## Required action
Within the data that follows, how many lines carry the string "left"? Give the number alone.
Segment Start: Collected material
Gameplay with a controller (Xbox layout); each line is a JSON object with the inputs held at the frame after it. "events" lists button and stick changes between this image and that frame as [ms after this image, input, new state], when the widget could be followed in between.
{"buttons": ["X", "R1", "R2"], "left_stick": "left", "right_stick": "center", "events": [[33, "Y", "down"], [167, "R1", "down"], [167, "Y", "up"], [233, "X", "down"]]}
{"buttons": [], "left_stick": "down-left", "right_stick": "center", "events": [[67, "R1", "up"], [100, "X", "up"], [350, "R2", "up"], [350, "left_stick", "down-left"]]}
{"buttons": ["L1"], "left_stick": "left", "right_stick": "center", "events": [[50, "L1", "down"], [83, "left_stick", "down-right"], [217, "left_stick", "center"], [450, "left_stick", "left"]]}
Segment End: Collected material
## Answer to the exercise
3